## Exercise details
When you retype the data, keep every word exactly and include none of the pictures.
^^^^
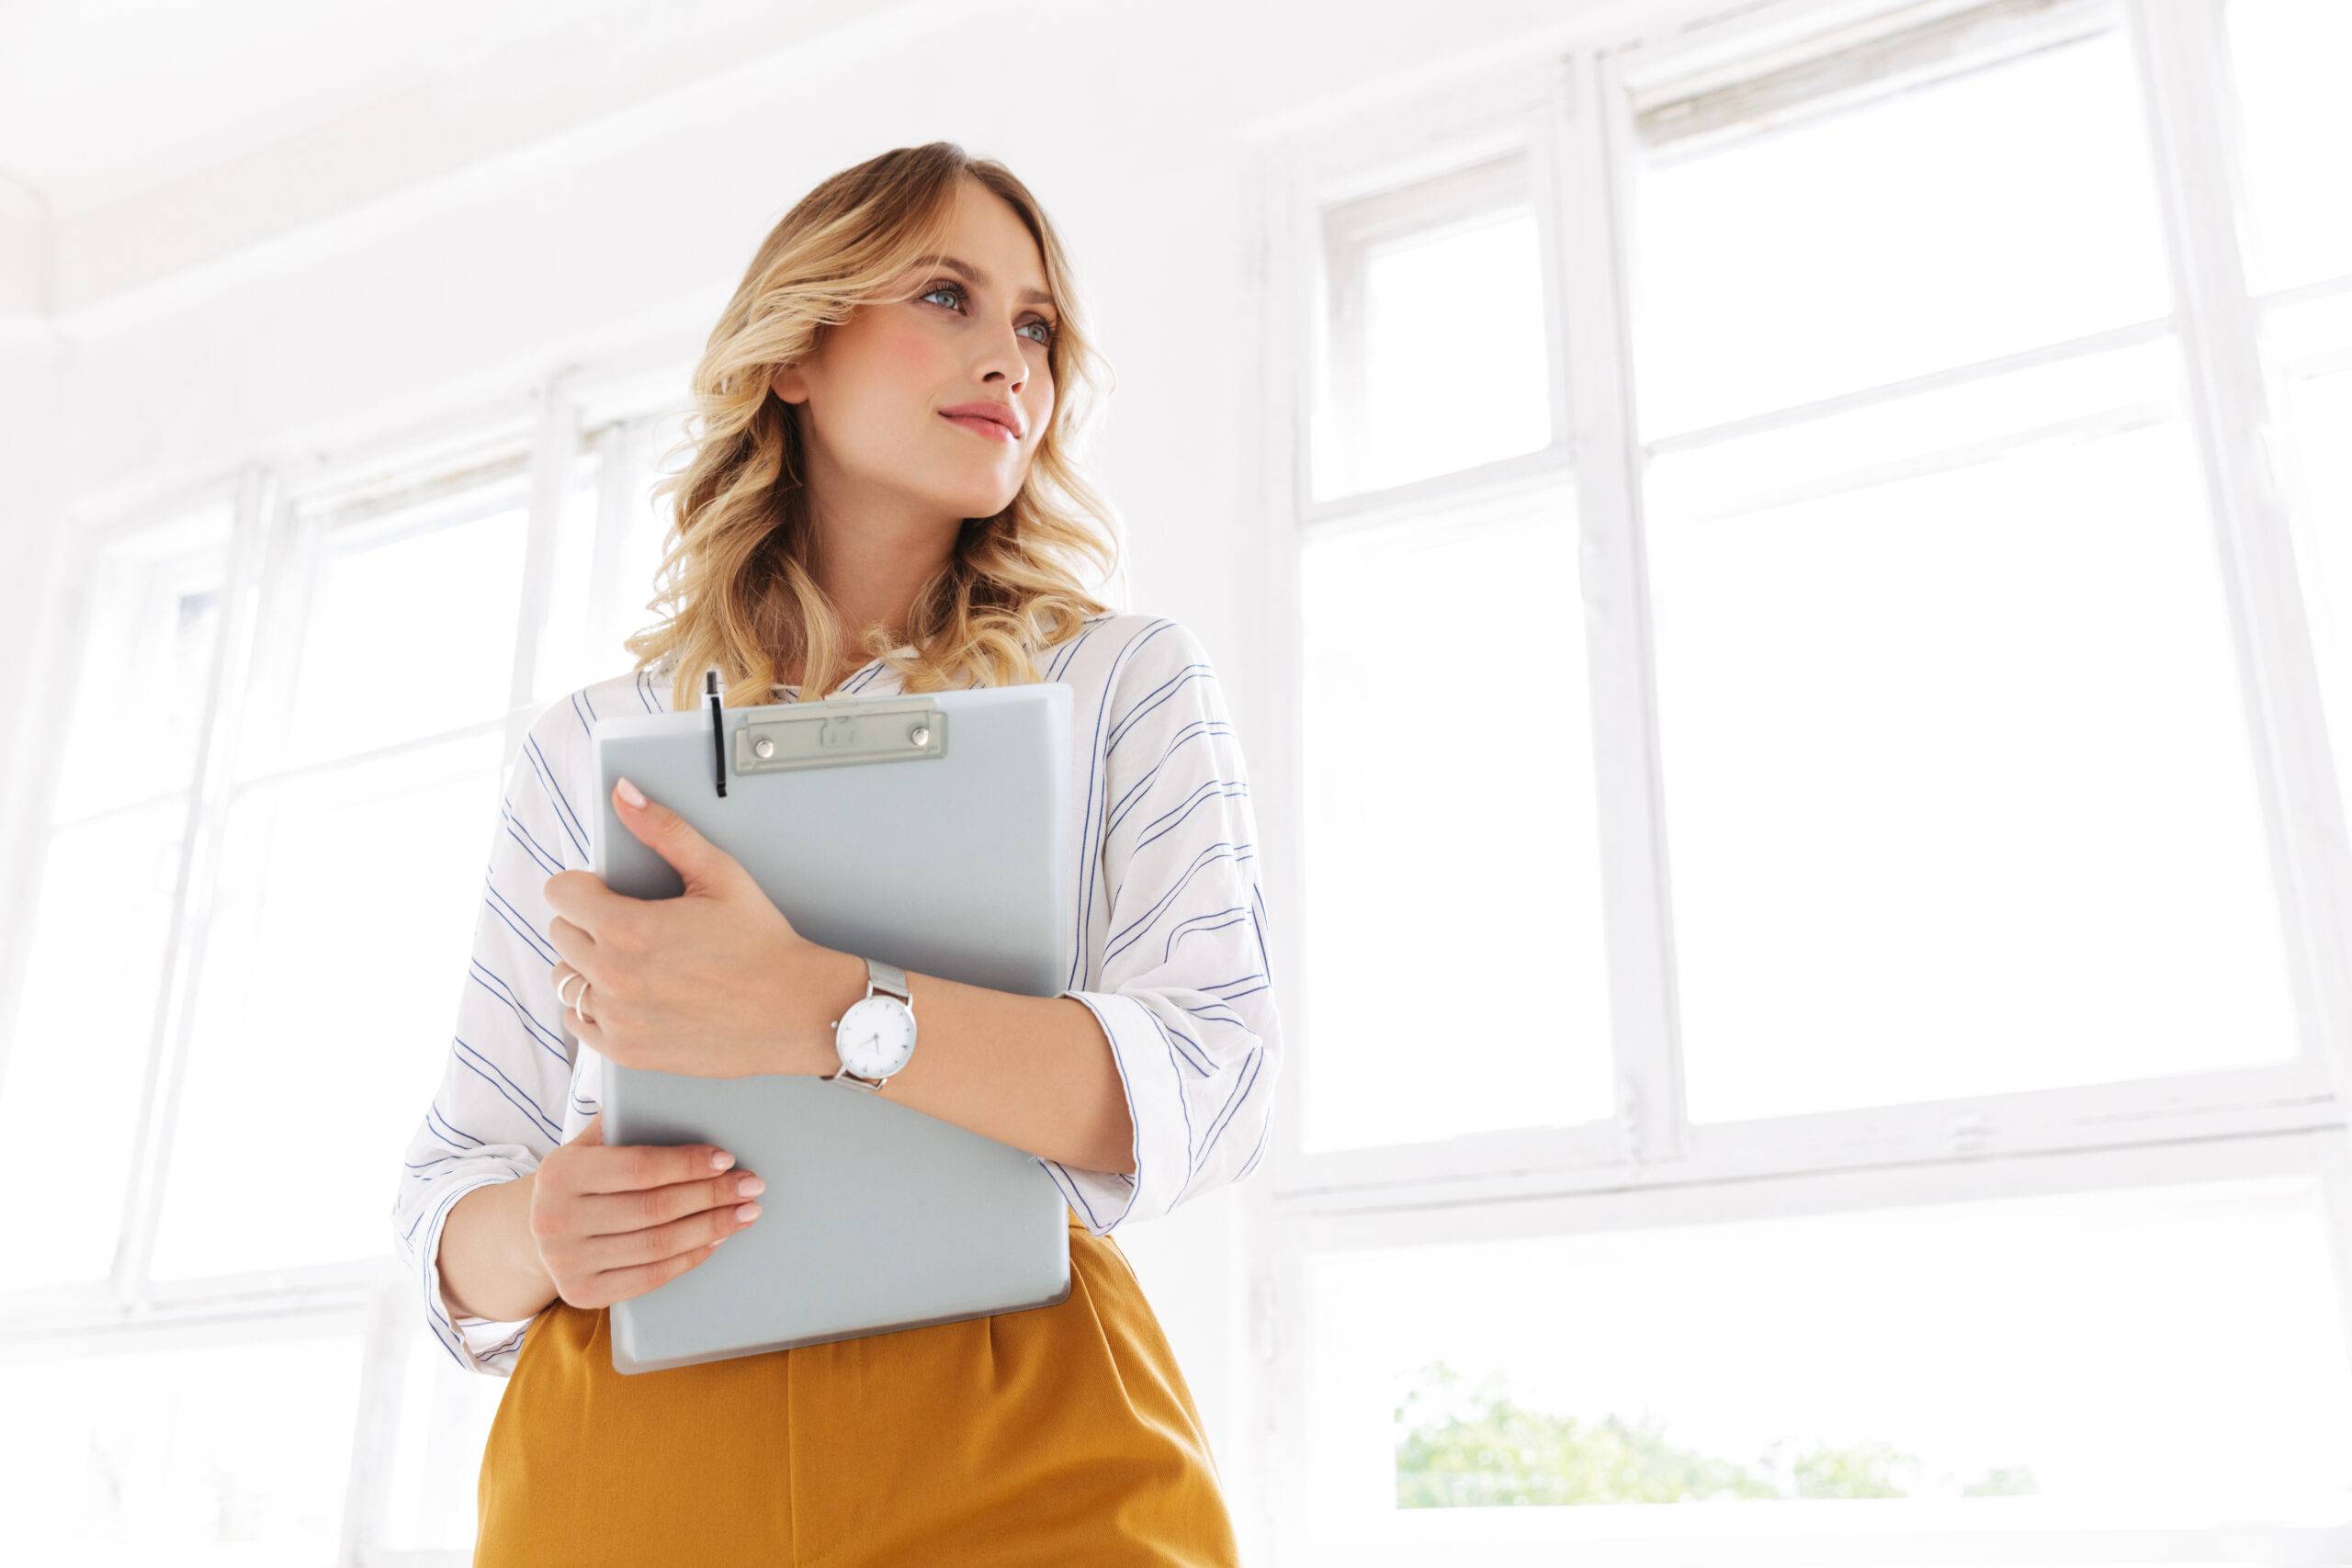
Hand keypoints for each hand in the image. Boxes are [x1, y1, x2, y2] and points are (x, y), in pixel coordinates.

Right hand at [528, 1113, 766, 1309]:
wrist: (538, 1231)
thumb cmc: (581, 1179)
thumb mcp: (587, 1144)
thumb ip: (623, 1123)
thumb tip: (678, 1093)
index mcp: (559, 1173)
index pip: (639, 1168)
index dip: (688, 1164)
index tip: (727, 1159)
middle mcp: (555, 1220)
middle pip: (654, 1209)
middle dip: (712, 1195)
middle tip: (752, 1186)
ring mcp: (566, 1262)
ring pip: (658, 1245)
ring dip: (712, 1228)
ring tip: (745, 1212)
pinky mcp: (582, 1294)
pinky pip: (651, 1277)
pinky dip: (691, 1257)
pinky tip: (717, 1239)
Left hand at [543, 775, 839, 1078]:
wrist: (797, 1011)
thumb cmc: (763, 943)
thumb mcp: (719, 874)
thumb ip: (664, 830)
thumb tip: (624, 796)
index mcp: (630, 928)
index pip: (559, 894)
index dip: (583, 884)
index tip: (606, 890)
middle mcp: (615, 976)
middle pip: (560, 933)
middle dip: (587, 921)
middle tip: (631, 924)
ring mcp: (618, 1018)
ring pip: (564, 979)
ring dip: (586, 965)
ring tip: (630, 960)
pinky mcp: (627, 1050)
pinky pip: (577, 1023)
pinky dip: (594, 1006)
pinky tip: (629, 994)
^^^^
## Response to this exercise
Hand keypoints for each hand in the image. Boxes are [x1, y1, x2, y2] and points are (x, y), in pixel coordinates.

Right hand at [528, 1113, 766, 1309]:
wrist: (538, 1231)
thumb cmc: (581, 1179)
thumb mcp: (587, 1144)
thumb ip: (623, 1123)
thumb tip: (678, 1093)
index mcp: (559, 1173)
index pip: (639, 1168)
index dip: (688, 1164)
index tip: (727, 1159)
middle mcp: (555, 1220)
middle pip: (654, 1209)
middle dip: (712, 1195)
middle tip: (752, 1186)
ring mcp: (566, 1262)
ring pip: (658, 1245)
ring dip: (712, 1228)
ring tip: (745, 1212)
pinky mcp: (582, 1294)
pinky pip: (651, 1277)
pinky dip: (691, 1257)
pinky tip: (717, 1239)
Left hand at [543, 775, 839, 1078]:
wrist: (797, 1011)
thumb cmc: (763, 943)
thumb mcp: (719, 874)
thumb ip: (664, 830)
thumb tip: (624, 796)
index mcp: (630, 928)
index pip: (559, 894)
index dip: (583, 884)
index tip: (606, 890)
middle mcp: (615, 976)
middle pip: (560, 933)
middle dip: (587, 921)
middle tip: (631, 924)
ring mcp: (618, 1018)
ring pip: (564, 979)
ring dip: (586, 965)
ring tip: (630, 960)
pinky mcp: (627, 1050)
pinky pip: (577, 1023)
pinky dip: (594, 1006)
pinky tip: (629, 994)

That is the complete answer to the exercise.